▶ Trecho do texto
----------------------------------------
SISTEMA AQÜÍFERO CÁRSTICO
OESTE
O aqüífero cárstico da região oeste do estado apresenta uma capacidade
de armazenamento regular, com vazões médias em torno de 11 m3/h,
tendo como base os poços perfurados na região. Existem poços com vazões
mais elevadas, em torno de 40 m3/h, principalmente nas
proximidades das calhas dos rios.
Do ponto de vista qualitativo, as águas desta região apresentam, em
média, baixos teores de cloretos, STD e Dureza (<500 mg/l) e nitratos
(<10 mg/l), alguns poços apresentam valores elevados para STD e
Dureza (500 mg/l). A pequena quantidade de dados e a falta de estudos
mais detalhados não permitem maiores considerações acerca das condições
desse sistema aqüífero na região.
CONCLUSÕES
Os sistemas aqüíferos
cársticos do Estado da Bahia representam uma importante fonte de suprimento
de água para o estado, notadamente para as atividades agrícolas e
abastecimento humano.
Os aqüíferos do domínio
central apresentam disponibilidade hídrica limitada, enquanto que
o segmento oeste possui melhores características de armazenamento
e características climáticas regionais que favorecem a recarga.
Em que pese a ocorrência
de zonas com alto potencial para exploração de águas subterrâneas
nestes sistemas cársticos, o inadequado uso e a ocupação do solo desordenada
tem provocado rebaixamento excessivos em algumas regiões, bem como
a contaminação do sistema cárstico.
AGRADECIMENTOS
Os autores agradecem ao
Conselho Nacional de Desenvolvimento Científico e Tecnológico – CNPq
(processo no 475655-03-6), a Superintendência de Recursos
hídricos do Estado da Bahia (SRH) e a Companhia Baiana de Pesquisa
Mineral, pelo apoio financeiro concedido para desenvolvimento dos
trabalhos de pesquisa nas regiões cársticas do Estado da Bahia.
----------------------------------------
Entradas do conjunto de dados:

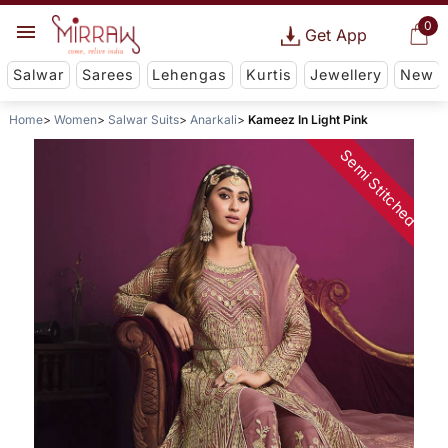
0
Get App
Salwar
Sarees
Lehengas
Kurtis
Jewellery
New
Home
Women
Salwar Suits
Anarkali
Kameez In Light Pink
Semi Stitched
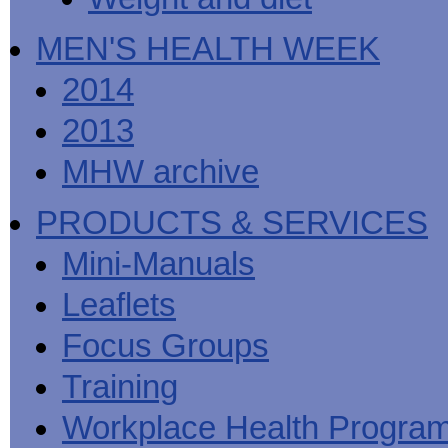
MEN'S HEALTH WEEK
2014
2013
MHW archive
PRODUCTS & SERVICES
Mini-Manuals
Leaflets
Focus Groups
Training
Workplace Health Progra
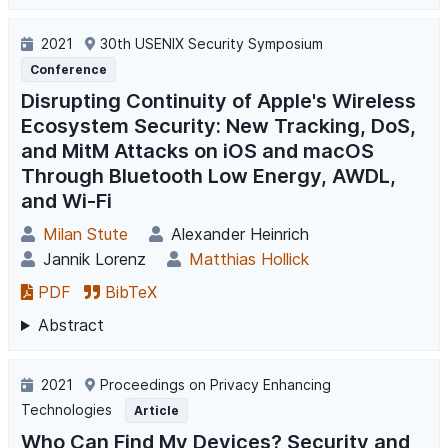
2021
30th USENIX Security Symposium
Conference
Disrupting Continuity of Apple's Wireless
Ecosystem Security: New Tracking, DoS,
and MitM Attacks on iOS and macOS
Through Bluetooth Low Energy, AWDL,
and Wi-Fi
Milan Stute
Alexander Heinrich
Jannik Lorenz
Matthias Hollick
PDF
BibTeX
Abstract
2021
Proceedings on Privacy Enhancing
Technologies
Article
Who Can Find My Devices? Security and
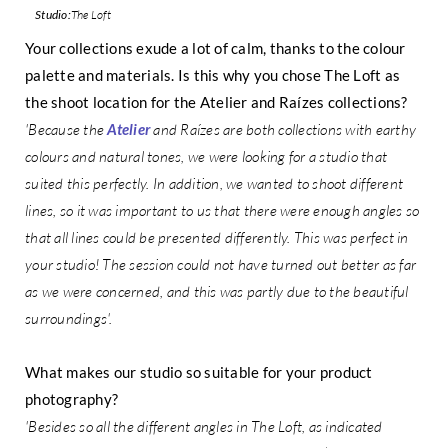
Studio:
The Loft
Your collections exude a lot of calm, thanks to the colour
palette and materials. Is this why you chose The Loft as
the shoot location for the Atelier and Raízes collections?
'Because the
Atelier
and Raízes are both collections with earthy
colours and natural tones, we were looking for a studio that
suited this perfectly. In addition, we wanted to shoot different
lines, so it was important to us that there were enough angles so
that all lines could be presented differently. This was perfect in
your studio! The session could not have turned out better as far
as we were concerned, and this was partly due to the beautiful
surroundings'.
What makes our studio so suitable for your product
photography?
'Besides so all the different angles in The Loft, as indicated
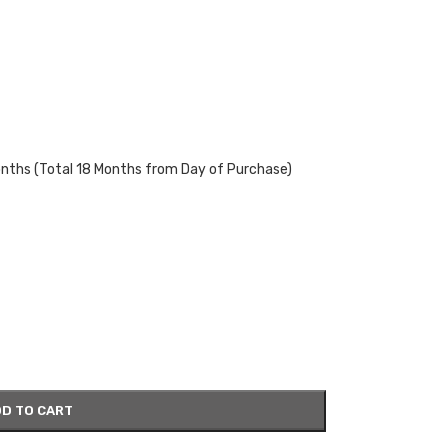
onths (Total 18 Months from Day of Purchase)
D TO CART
----------------------------------------
▶ Questões de estudo
(a) Resuma em duas frases o trecho sobre os aquíferos cársticos da Bahia.
(b) Transcreva do trecho sobre os aquíferos cársticos da Bahia a parte que começa em "SISTEMA AQÜÍFERO CÁRSTICO" e termina em "aqüífero na região.".

▶ Respostas por tarefa
(a) No oeste da Bahia, o aquífero cárstico tem capacidade de armazenamento regular, com vazões médias em torno de 11 m3/h e alguns poços com vazões mais elevadas, em torno de 40 m3/h, sobretudo perto das calhas dos rios, e suas águas apresentam, em média, baixos teores de cloretos, STD, dureza e nitratos. Os sistemas cársticos do estado são uma importante fonte de água para as atividades agrícolas e o abastecimento humano, mas o uso inadequado e a ocupação desordenada do solo têm provocado rebaixamentos excessivos em algumas regiões e a contaminação do sistema.

(b)
SISTEMA AQÜÍFERO CÁRSTICO
OESTE
O aqüífero cárstico da região oeste do estado apresenta uma capacidade
de armazenamento regular, com vazões médias em torno de 11 m3/h,
tendo como base os poços perfurados na região. Existem poços com vazões
mais elevadas, em torno de 40 m3/h, principalmente nas
proximidades das calhas dos rios.
Do ponto de vista qualitativo, as águas desta região apresentam, em
média, baixos teores de cloretos, STD e Dureza (<500 mg/l) e nitratos
(<10 mg/l), alguns poços apresentam valores elevados para STD e
Dureza (500 mg/l). A pequena quantidade de dados e a falta de estudos
mais detalhados não permitem maiores considerações acerca das condições
desse sistema aqüífero na região.